While watching the scenery from Amtrak's Acela on my way back from a meeting in New York yesterday, I made my first sighting of $1.99 per gallon gasoline, posted on the polesign of a station in Delaware. With wholesale gasoline trading on the New York Mercantile Exchange for $1.138 per gallon at yesterday's close--nearly $7 per barrel below the closing price for light sweet crude oil--most of the country could shortly be paying less than $2/gal. for unleaded regular, for the first time in more than three years. An op-ed in yesterday's Washington Post started me thinking about gasoline taxes, again, and I agree that the current gas price collapse provides a uniquely opportune time for a symbolic increase in the federal gasoline tax, which has not been raised since 1993.
Raising taxes in a recession isn't terribly sound economics in general, but gasoline in 2008 presents an unusual case. As I noted in Monday's posting, the decline in prices from their summer peak to last week's $2.22/gal. average puts roughly $260 billion per year back in the pockets of US consumers, at a time when that ought to be quite helpful. However, it's equally clear that low gasoline prices will complicate the task of selling more efficient cars to an American public that is already buying fewer cars than at any time since the recession of the early 1990s. Moreover, with gasoline demand running at least 3% below last year's at this time, and with prices now a dollar per gallon lower than they were a year ago, and below their annual averages for 2005, 2006 and 2007, state and municipal tax revenues from sales taxes on gasoline will also fall well below expectations. That puts further pressure on state and local budgets already stressed by falling home values and rising unemployment, and it could force cuts in infrastructure projects that many economists suggest we need more of, just now, not less.
This needn't conflict with the necessity to put a price on our emissions of greenhouse gases, effectively taxing fuels on their inherent carbon content. My preference has been for cap & trade, but a simple carbon tax would do much the same thing. Every $10 per ton imposed on CO2 emissions would raise gasoline prices by roughly 10 cents per gallon, anyway, so I'd resist calls for the "big honking tax on gasoline" that Mr. Sloan's op-ed suggests. But with gas prices dropping by more than a dime per week since September, a 10 cent gas tax hike would scarcely be noticed, leaving that $260 billion effective stimulus I mentioned earlier untouched. It could also be shared with the states, with half of the roughly $14 billion per year it would raise going to fund federal infrastructure projects, and the other half allocated to backstop state-financed road and bridge work.

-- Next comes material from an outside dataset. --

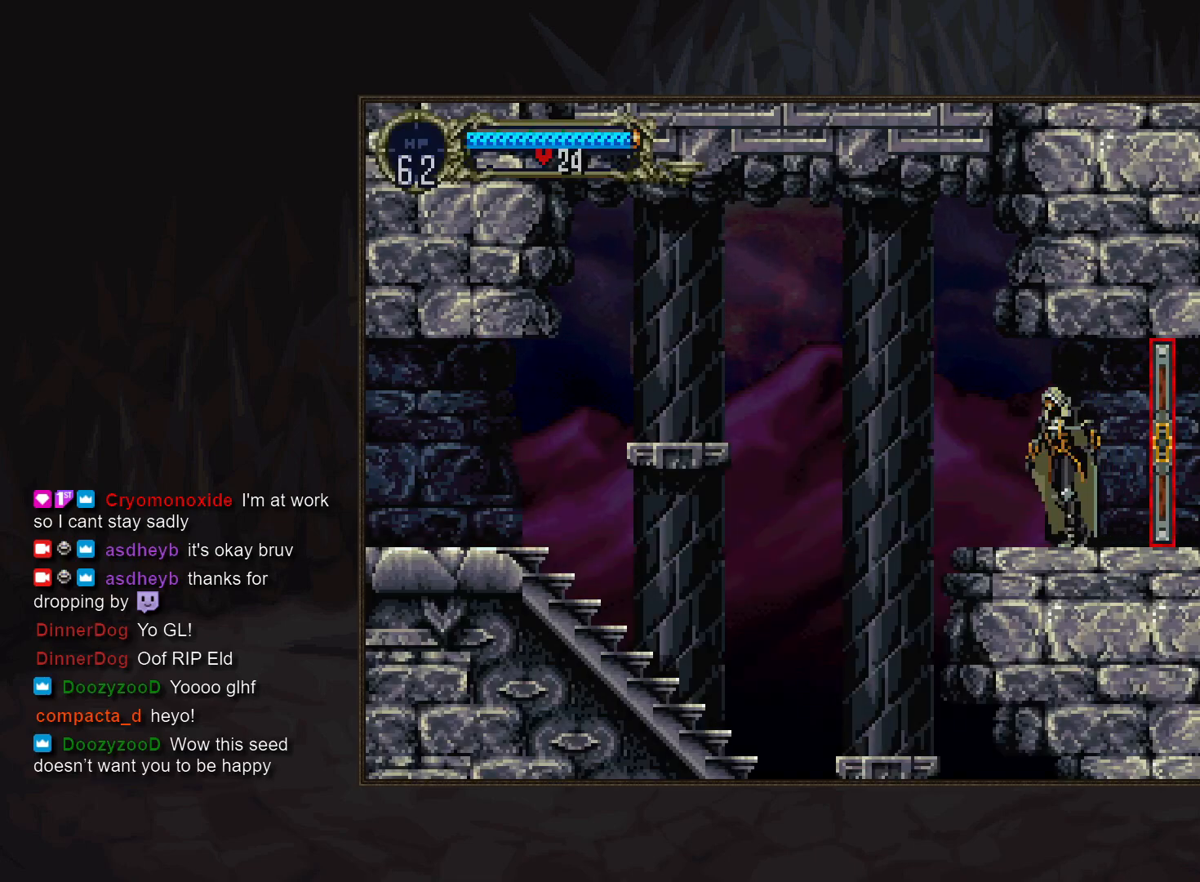
{"buttons": [], "events": [[33, "TRIANGLE", "down"], [100, "TRIANGLE", "up"], [267, "CROSS", "down"], [367, "CROSS", "up"], [383, "SQUARE", "down"], [467, "SQUARE", "up"]]}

Ten cents a gallon might not sound like much, though the 4.3 cent increase in 1993 cost another first-year President a good deal of political capital. By itself, it wouldn't change the way Americans drive or buy cars. Nor would it be sufficient to nudge consumers towards diesel cars, when diesel fuel has carried an average premium of $0.50/gal. over unleaded regular this year, and currently sells for $0.73/gal. more. However, it would indicate the willingness of the government to intervene in gasoline pricing, when appropriate, in a manner that doesn't impede the market's ability to balance supply and demand, as price controls or a floor price mechanism would. And unlike raising income taxes when salaries and consumer spending are falling, a period of falling gasoline prices is precisely the right moment to raise the federal motor fuel tax, even if just by a little.